Every record is to be duplicated exactly as it reads, without its images.

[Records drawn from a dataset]

>>>>

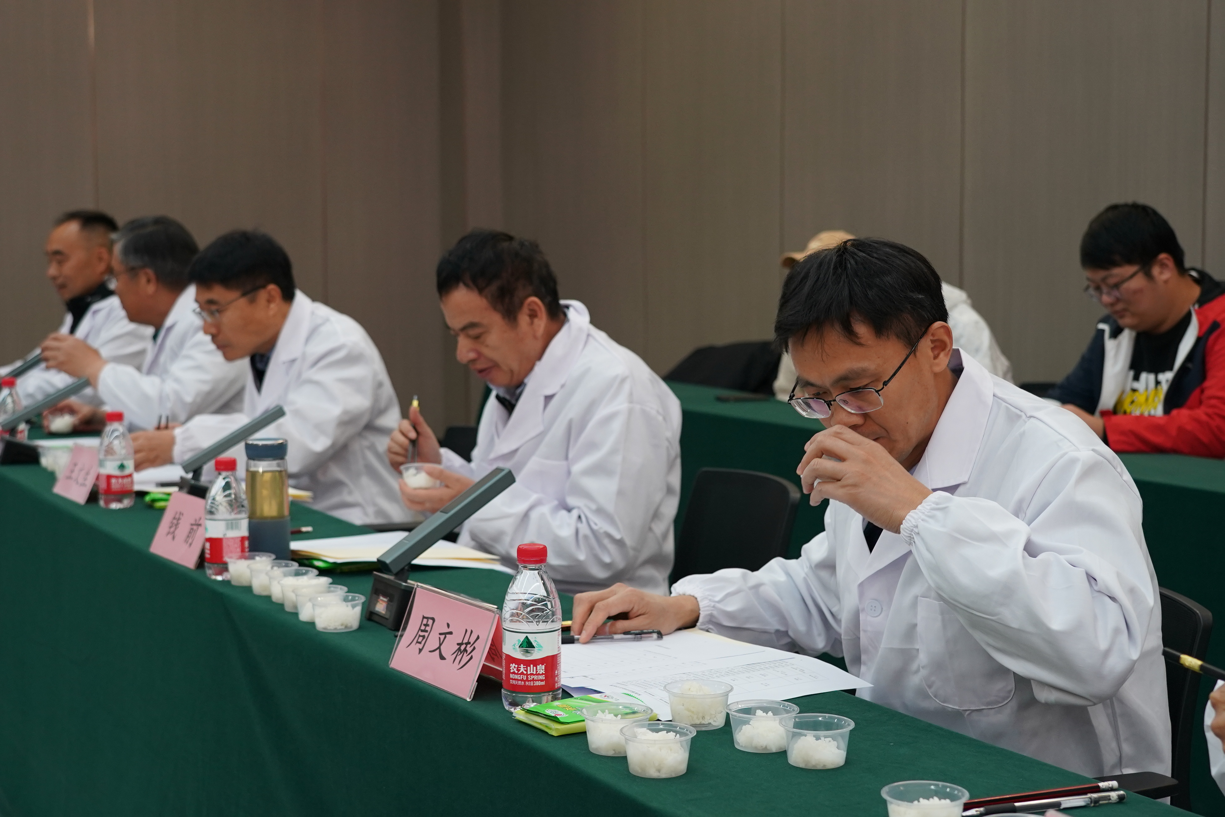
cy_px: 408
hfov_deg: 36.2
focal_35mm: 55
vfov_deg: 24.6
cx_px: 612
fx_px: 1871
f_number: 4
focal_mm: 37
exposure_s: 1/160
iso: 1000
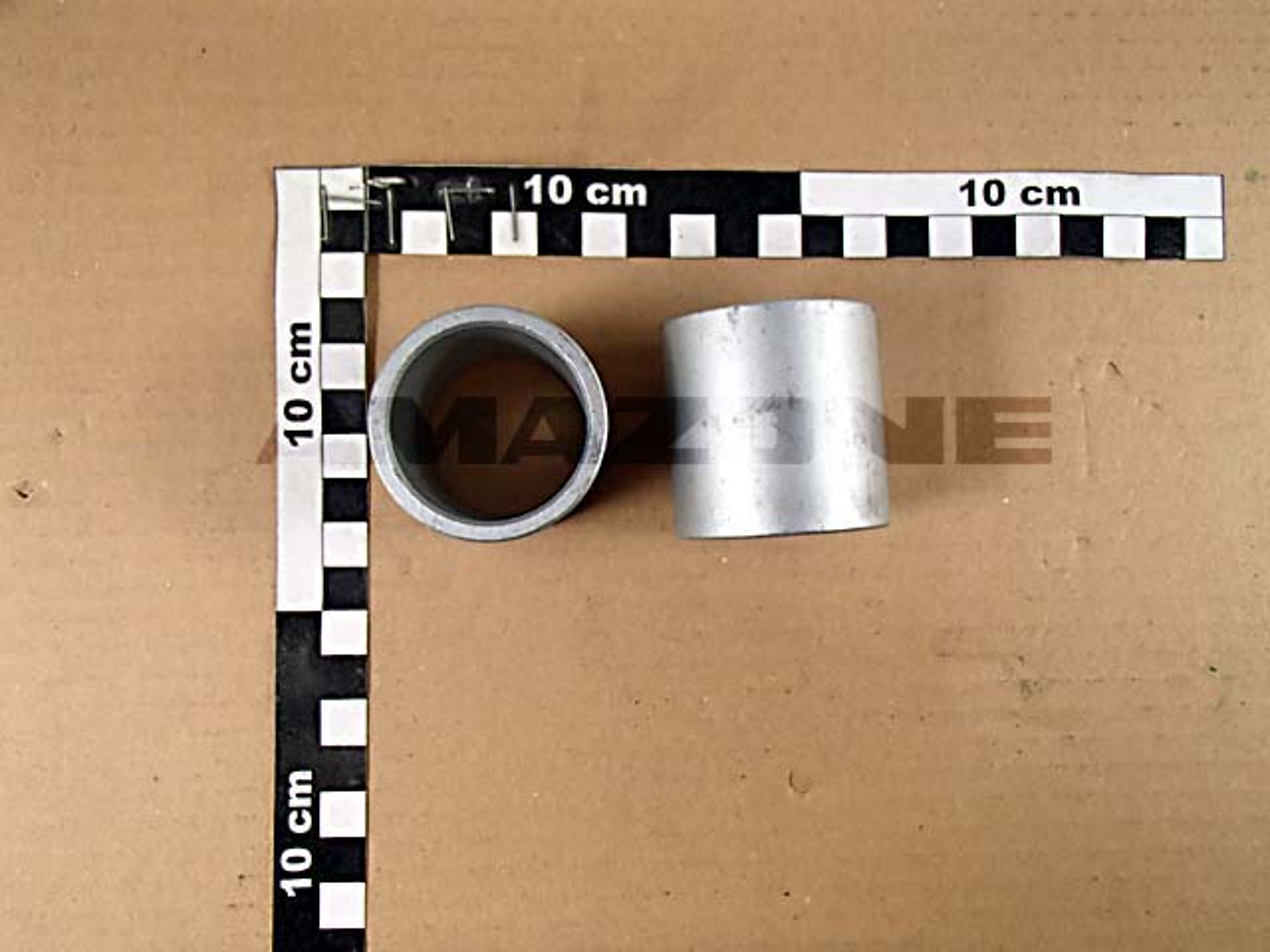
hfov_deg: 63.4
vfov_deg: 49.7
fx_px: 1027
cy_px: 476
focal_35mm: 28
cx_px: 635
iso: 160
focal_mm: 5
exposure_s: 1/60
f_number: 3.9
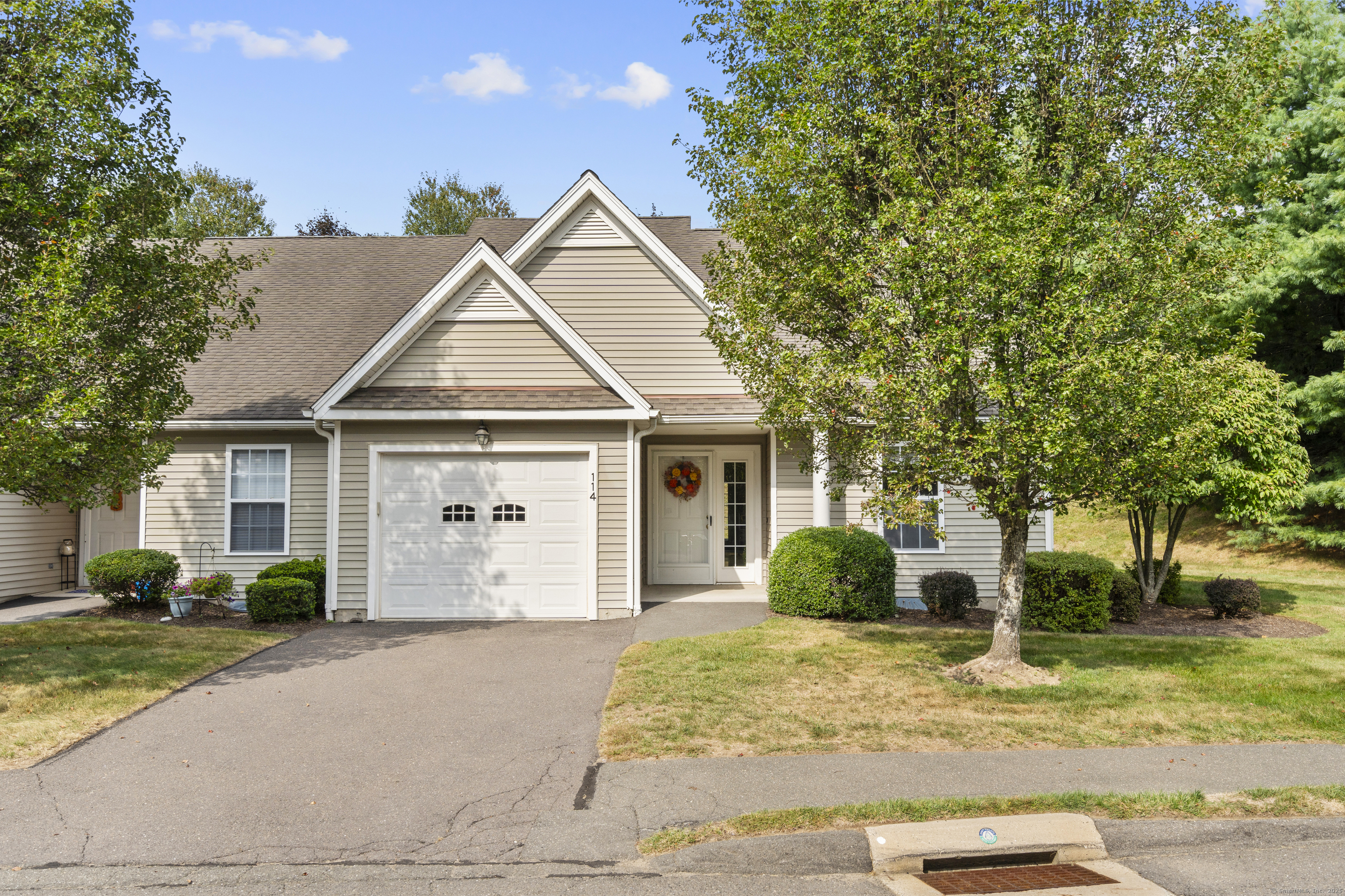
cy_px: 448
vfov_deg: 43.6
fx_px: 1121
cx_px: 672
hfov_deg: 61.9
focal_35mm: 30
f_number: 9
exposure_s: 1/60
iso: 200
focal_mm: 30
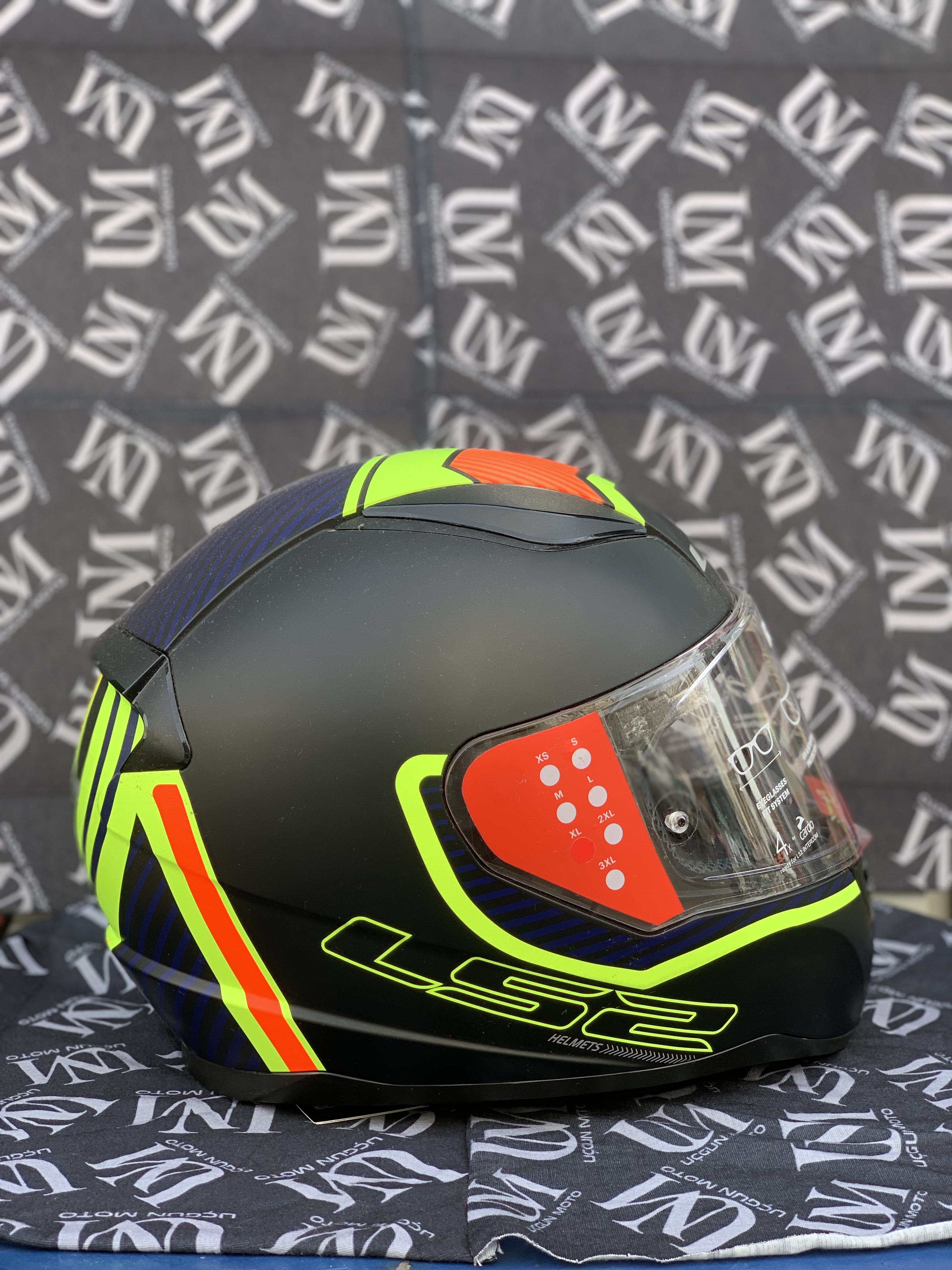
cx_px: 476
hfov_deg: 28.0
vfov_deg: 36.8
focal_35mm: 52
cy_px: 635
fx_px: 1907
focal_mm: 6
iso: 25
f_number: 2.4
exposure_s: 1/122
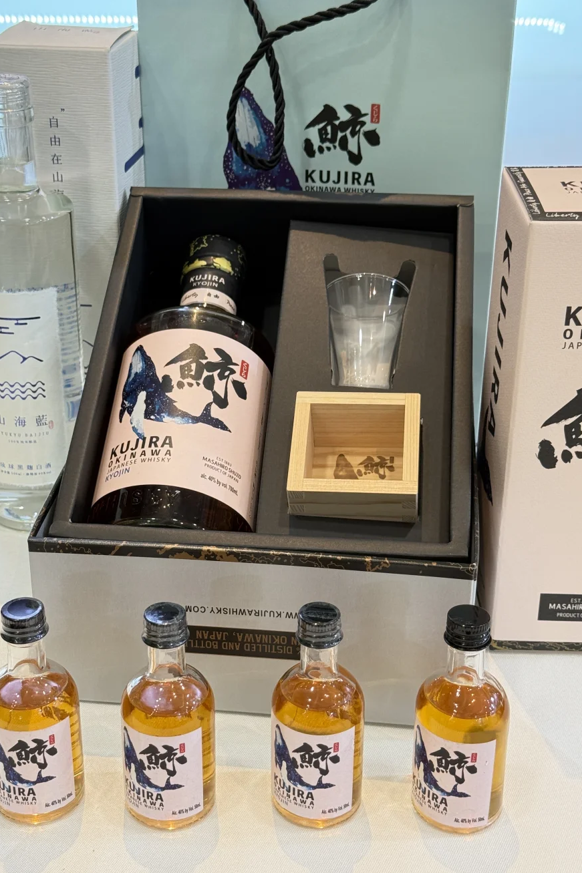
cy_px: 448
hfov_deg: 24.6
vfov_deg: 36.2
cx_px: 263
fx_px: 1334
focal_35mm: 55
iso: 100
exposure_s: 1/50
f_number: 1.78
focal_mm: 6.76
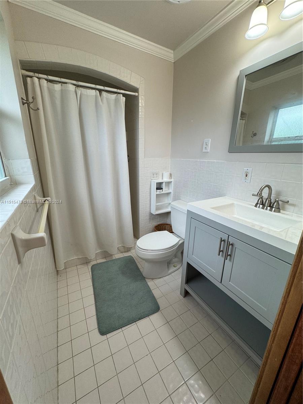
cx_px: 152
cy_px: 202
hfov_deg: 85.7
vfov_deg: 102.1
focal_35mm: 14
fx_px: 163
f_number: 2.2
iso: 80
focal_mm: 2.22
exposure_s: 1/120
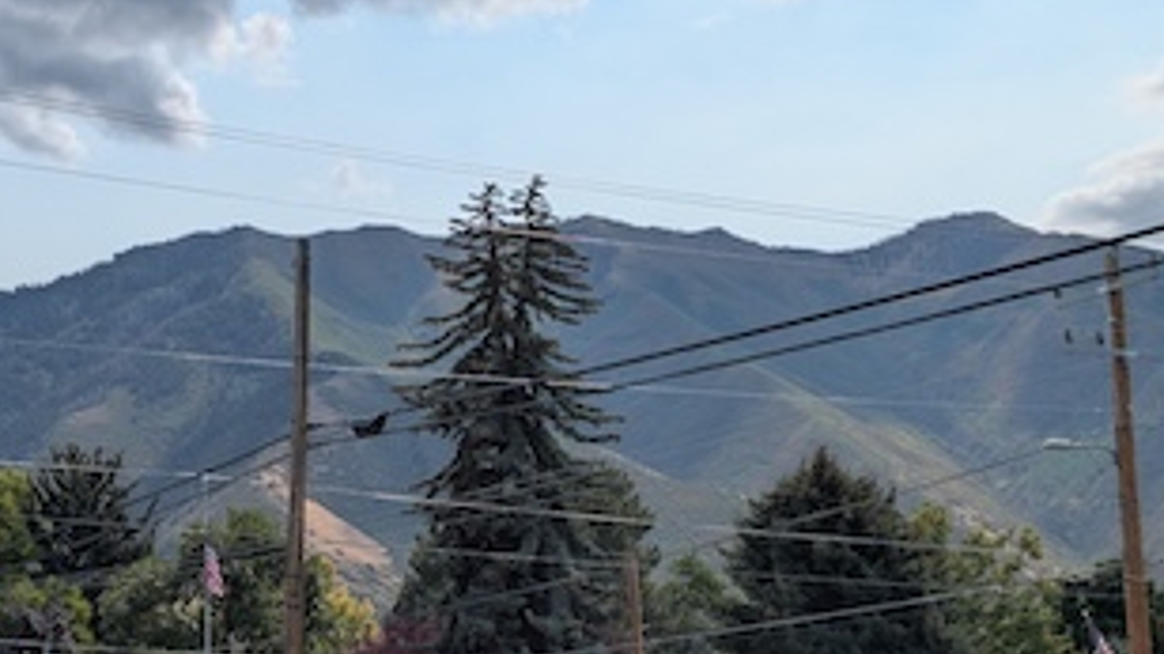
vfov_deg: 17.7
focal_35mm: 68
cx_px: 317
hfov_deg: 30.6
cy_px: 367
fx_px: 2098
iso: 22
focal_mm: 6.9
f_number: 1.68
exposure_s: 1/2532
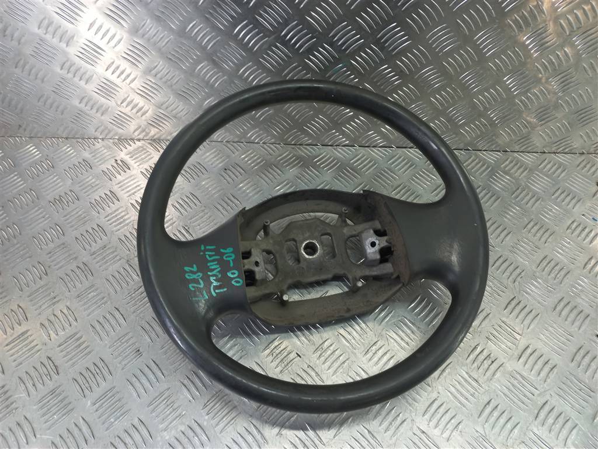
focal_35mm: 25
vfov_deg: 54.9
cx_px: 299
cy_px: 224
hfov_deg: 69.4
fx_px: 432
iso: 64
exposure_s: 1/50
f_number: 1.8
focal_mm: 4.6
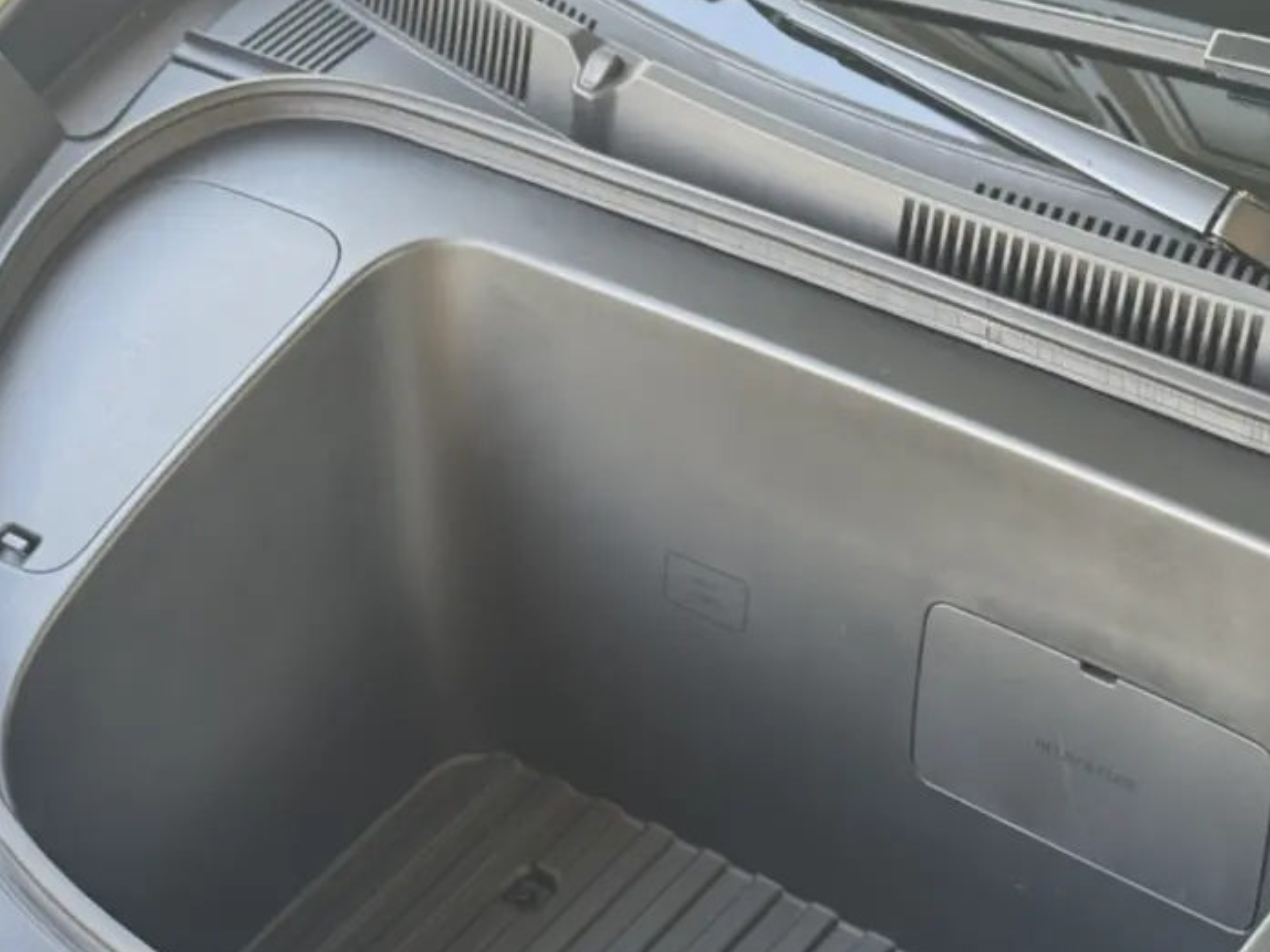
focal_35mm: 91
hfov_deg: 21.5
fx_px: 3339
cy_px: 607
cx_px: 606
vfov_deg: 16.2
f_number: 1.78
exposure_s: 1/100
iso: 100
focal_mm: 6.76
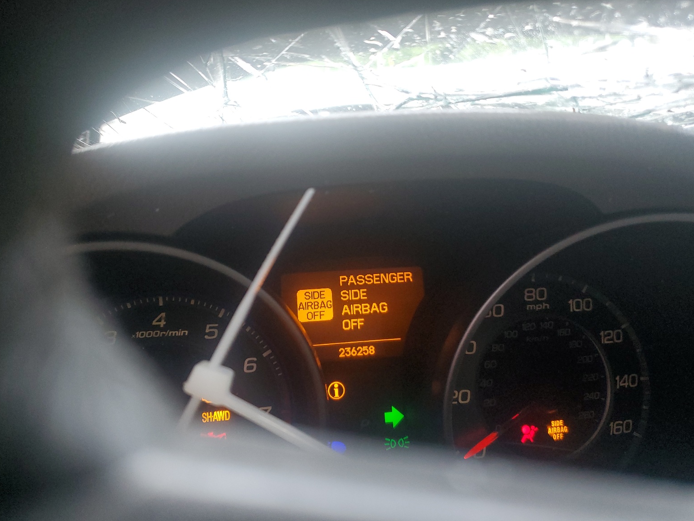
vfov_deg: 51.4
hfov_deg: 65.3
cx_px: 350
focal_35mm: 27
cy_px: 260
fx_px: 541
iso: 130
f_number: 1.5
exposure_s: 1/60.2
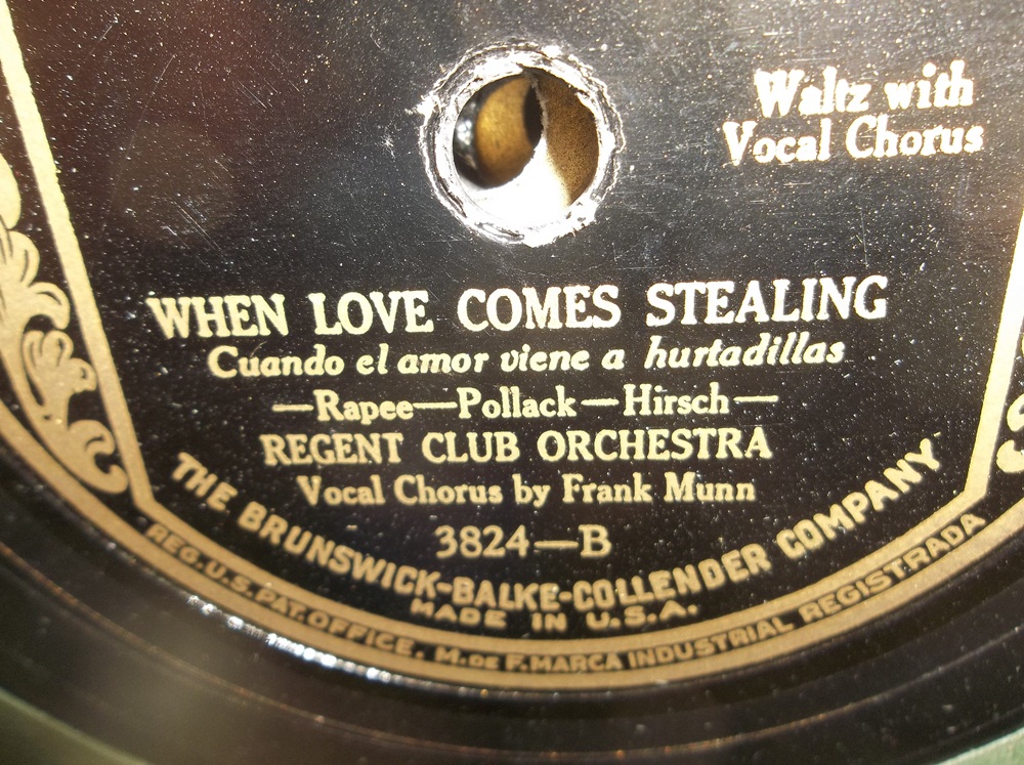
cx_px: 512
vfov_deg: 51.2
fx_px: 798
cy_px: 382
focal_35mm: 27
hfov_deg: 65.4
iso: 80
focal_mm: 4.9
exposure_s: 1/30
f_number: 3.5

<<<<

Output of the exercise |
cy_px: 408
hfov_deg: 36.2
focal_35mm: 55
vfov_deg: 24.6
cx_px: 612
fx_px: 1871
f_number: 4
focal_mm: 37
exposure_s: 1/160
iso: 1000
hfov_deg: 63.4
vfov_deg: 49.7
fx_px: 1027
cy_px: 476
focal_35mm: 28
cx_px: 635
iso: 160
focal_mm: 5
exposure_s: 1/60
f_number: 3.9
cy_px: 448
vfov_deg: 43.6
fx_px: 1121
cx_px: 672
hfov_deg: 61.9
focal_35mm: 30
f_number: 9
exposure_s: 1/60
iso: 200
focal_mm: 30
cx_px: 476
hfov_deg: 28.0
vfov_deg: 36.8
focal_35mm: 52
cy_px: 635
fx_px: 1907
focal_mm: 6
iso: 25
f_number: 2.4
exposure_s: 1/122
cy_px: 448
hfov_deg: 24.6
vfov_deg: 36.2
cx_px: 263
fx_px: 1334
focal_35mm: 55
iso: 100
exposure_s: 1/50
f_number: 1.78
focal_mm: 6.76
cx_px: 152
cy_px: 202
hfov_deg: 85.7
vfov_deg: 102.1
focal_35mm: 14
fx_px: 163
f_number: 2.2
iso: 80
focal_mm: 2.22
exposure_s: 1/120
vfov_deg: 17.7
focal_35mm: 68
cx_px: 317
hfov_deg: 30.6
cy_px: 367
fx_px: 2098
iso: 22
focal_mm: 6.9
f_number: 1.68
exposure_s: 1/2532
focal_35mm: 25
vfov_deg: 54.9
cx_px: 299
cy_px: 224
hfov_deg: 69.4
fx_px: 432
iso: 64
exposure_s: 1/50
f_number: 1.8
focal_mm: 4.6
focal_35mm: 91
hfov_deg: 21.5
fx_px: 3339
cy_px: 607
cx_px: 606
vfov_deg: 16.2
f_number: 1.78
exposure_s: 1/100
iso: 100
focal_mm: 6.76
vfov_deg: 51.4
hfov_deg: 65.3
cx_px: 350
focal_35mm: 27
cy_px: 260
fx_px: 541
iso: 130
f_number: 1.5
exposure_s: 1/60.2
cx_px: 512
vfov_deg: 51.2
fx_px: 798
cy_px: 382
focal_35mm: 27
hfov_deg: 65.4
iso: 80
focal_mm: 4.9
exposure_s: 1/30
f_number: 3.5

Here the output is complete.